- Wu, Sarah A;
- Brockbank, Erik;
- Cha, Hannah;
- Fränken, Jan-Philipp;
- Jin, Emily;
- Huang, Zhuoyi;
- Liu, Weiyu;
- Zhang, Ruohan;
- Wu, Jiajun;
- Gerstenberg, Tobias
Humans are remarkably adept at inferring the causes of events in their environment; doing so often requires incorporating information from multiple sensory modalities. For instance, if a car slows down in front of us, inferences about why they did so are rapidly revised if we also hear sirens in the distance. Here, we investigate the ability to reconstruct others' actions and events from the past by integrating multimodal information. Participants were asked to infer which of two agents performed an action in a household setting given either visual evidence, auditory evidence, or both.
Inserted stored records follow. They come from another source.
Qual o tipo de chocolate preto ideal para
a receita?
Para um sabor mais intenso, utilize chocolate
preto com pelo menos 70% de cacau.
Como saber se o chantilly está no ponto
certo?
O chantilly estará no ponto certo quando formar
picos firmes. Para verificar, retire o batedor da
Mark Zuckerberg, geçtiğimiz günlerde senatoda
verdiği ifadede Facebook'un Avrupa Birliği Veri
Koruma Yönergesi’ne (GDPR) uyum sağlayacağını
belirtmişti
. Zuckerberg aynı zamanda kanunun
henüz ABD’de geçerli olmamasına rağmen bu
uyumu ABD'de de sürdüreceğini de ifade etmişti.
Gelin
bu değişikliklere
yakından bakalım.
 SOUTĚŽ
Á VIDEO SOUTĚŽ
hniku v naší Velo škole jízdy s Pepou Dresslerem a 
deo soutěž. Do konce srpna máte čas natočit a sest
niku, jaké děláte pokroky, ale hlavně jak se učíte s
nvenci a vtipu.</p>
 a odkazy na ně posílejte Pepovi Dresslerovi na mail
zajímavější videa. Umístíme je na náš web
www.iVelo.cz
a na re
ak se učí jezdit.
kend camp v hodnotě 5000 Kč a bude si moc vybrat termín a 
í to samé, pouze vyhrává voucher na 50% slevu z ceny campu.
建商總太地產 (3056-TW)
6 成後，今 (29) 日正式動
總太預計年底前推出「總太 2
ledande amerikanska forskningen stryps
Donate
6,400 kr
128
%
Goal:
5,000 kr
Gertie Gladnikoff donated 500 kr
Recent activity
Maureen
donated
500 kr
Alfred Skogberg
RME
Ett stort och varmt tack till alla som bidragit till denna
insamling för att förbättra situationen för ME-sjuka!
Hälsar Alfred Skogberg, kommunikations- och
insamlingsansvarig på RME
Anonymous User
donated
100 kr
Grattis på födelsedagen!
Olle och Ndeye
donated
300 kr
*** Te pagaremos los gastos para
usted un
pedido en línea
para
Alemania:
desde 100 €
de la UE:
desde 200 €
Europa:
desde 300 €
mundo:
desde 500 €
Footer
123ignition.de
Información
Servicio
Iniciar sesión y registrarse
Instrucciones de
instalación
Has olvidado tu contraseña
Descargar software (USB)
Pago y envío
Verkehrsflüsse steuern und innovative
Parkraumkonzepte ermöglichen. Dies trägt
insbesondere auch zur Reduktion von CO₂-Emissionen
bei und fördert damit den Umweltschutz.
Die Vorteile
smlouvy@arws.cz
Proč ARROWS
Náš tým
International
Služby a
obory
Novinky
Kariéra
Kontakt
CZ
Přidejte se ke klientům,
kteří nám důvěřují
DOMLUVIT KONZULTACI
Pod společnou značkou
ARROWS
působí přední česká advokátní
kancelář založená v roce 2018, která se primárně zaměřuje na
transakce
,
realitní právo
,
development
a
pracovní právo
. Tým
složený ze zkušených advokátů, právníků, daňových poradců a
We develop a computational model that makes inferences by generating multimodal simulations, and also evaluate our task on a large language model (GPT-4) and a large multimodal model (GPT-4V). We find that humans are relatively accurate overall and perform best when given multimodal evidence. GPT-4 and GPT-4V performance comes close overall, but is very weakly correlated with participants across individual trials. Meanwhile, the simulation model captures the pattern of human responses well. Multimodal event reconstruction represents a challenge for current AI systems, and frameworks that draw on the cognitive processes underlying people's ability to reconstruct events offer a promising avenue forward.